* TASK: Please format every line of the listing below as a numbered list, omitting any blank lines.

Extracted records:
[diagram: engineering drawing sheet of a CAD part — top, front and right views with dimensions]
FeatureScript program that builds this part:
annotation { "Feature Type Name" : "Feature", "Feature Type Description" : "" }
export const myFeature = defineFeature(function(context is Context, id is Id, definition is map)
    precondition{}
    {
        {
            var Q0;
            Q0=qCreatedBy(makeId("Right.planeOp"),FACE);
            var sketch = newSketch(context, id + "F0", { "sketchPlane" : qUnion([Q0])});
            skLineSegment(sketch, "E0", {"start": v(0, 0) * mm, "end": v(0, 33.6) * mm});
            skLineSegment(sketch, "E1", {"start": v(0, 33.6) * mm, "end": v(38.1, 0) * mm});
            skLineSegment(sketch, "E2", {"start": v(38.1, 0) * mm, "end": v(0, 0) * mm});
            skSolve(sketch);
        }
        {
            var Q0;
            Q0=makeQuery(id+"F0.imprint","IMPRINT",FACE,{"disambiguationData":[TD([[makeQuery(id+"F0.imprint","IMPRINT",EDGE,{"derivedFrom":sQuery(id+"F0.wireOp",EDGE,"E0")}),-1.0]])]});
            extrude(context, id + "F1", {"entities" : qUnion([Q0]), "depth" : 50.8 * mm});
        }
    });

* RESULT:
1. [diagram: engineering drawing sheet of a CAD part — top, front and right views with dimensions]
2. FeatureScript program that builds this part:
3. annotation { "Feature Type Name" : "Feature", "Feature Type Description" : "" }
4. export const myFeature = defineFeature(function(context is Context, id is Id, definition is map)
5.     precondition{}
6.     {
7.         {
8.             var Q0;
9.             Q0=qCreatedBy(makeId("Right.planeOp"),FACE);
10.             var sketch = newSketch(context, id + "F0", { "sketchPlane" : qUnion([Q0])});
11.             skLineSegment(sketch, "E0", {"start": v(0, 0) * mm, "end": v(0, 33.6) * mm});
12.             skLineSegment(sketch, "E1", {"start": v(0, 33.6) * mm, "end": v(38.1, 0) * mm});
13.             skLineSegment(sketch, "E2", {"start": v(38.1, 0) * mm, "end": v(0, 0) * mm});
14.             skSolve(sketch);
15.         }
16.         {
17.             var Q0;
18.             Q0=makeQuery(id+"F0.imprint","IMPRINT",FACE,{"disambiguationData":[TD([[makeQuery(id+"F0.imprint","IMPRINT",EDGE,{"derivedFrom":sQuery(id+"F0.wireOp",EDGE,"E0")}),-1.0]])]});
19.             extrude(context, id + "F1", {"entities" : qUnion([Q0]), "depth" : 50.8 * mm});
20.         }
21.     });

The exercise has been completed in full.